Quoting bleumonster:

Well it worked for me lol. I didn't want to lose recess. Worked for my kids too.
CPatt0708
by Bronze Member on Nov. 18, 2013 at 9:55 AM
2 moms liked this

 I agree, it works.  It worked for me when I was that age because I wanted to go outside so bad...

CafeMom Tickers
Mtdewwid
by Silver Member on Nov. 18, 2013 at 9:56 AM
3 moms liked this
I understand the point here but what else can a teacher do for "punishment"?
ramita
by Gold Member on Nov. 18, 2013 at 9:57 AM
1 mom liked this
It works for our kids and it mostly worked for kids when I was in school.

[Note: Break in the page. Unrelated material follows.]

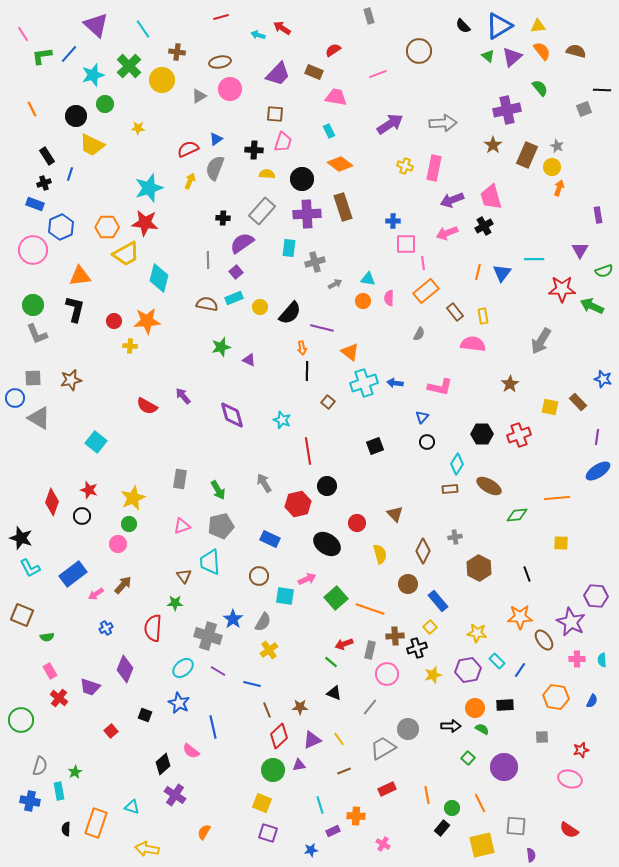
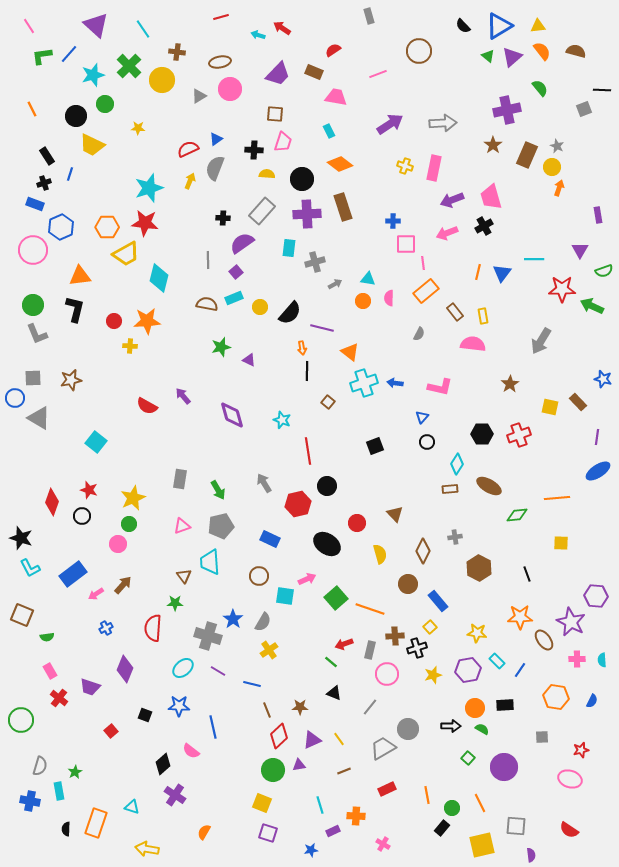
pink line at (23, 34): moved 6 px right, 8 px up
blue star at (179, 703): moved 3 px down; rotated 25 degrees counterclockwise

My kids school also has a reward system for good behavior which I think helps even more.
silverdawn99
by Ruby Member on Nov. 18, 2013 at 9:58 AM
This recess is a time to have fun with your friends

Quoting bleumonster:

Well it worked for me lol. I didn't want to lose recess. Worked for my kids too.
Yogamom08
by on Nov. 18, 2013 at 9:59 AM
1 mom liked this
They have a time out chair in my son's classroom. Occasionally, he loses his recess. It's a good motivator for him, and I don't think it contributes to his bad behavior. What else are they supposed to do? Spank him?
OneAllergicMama
by Platinum Member on Nov. 18, 2013 at 10:00 AM

Once in awhile it's fine but repeatedly, no.  We went through this last year with DS2 which I am sure in the long run made the teacher's life more miserable.  DS2 is not a bad child, the school situation was just a bad fit for him. 

KnittinMama
by Silver Member on Nov. 18, 2013 at 10:01 AM
5 moms liked this
My oldest is first grade. They get three warnings and then they run a lap ariund the gym. I like it myself. Mine is not the sit pretty girl. If she is acting up enough to get three warnings its because she has a lot of pent up energy to let out. So a lap around the gym is much more useful than sitting in time out alone where she can think of gods know what else to get herself in trouble.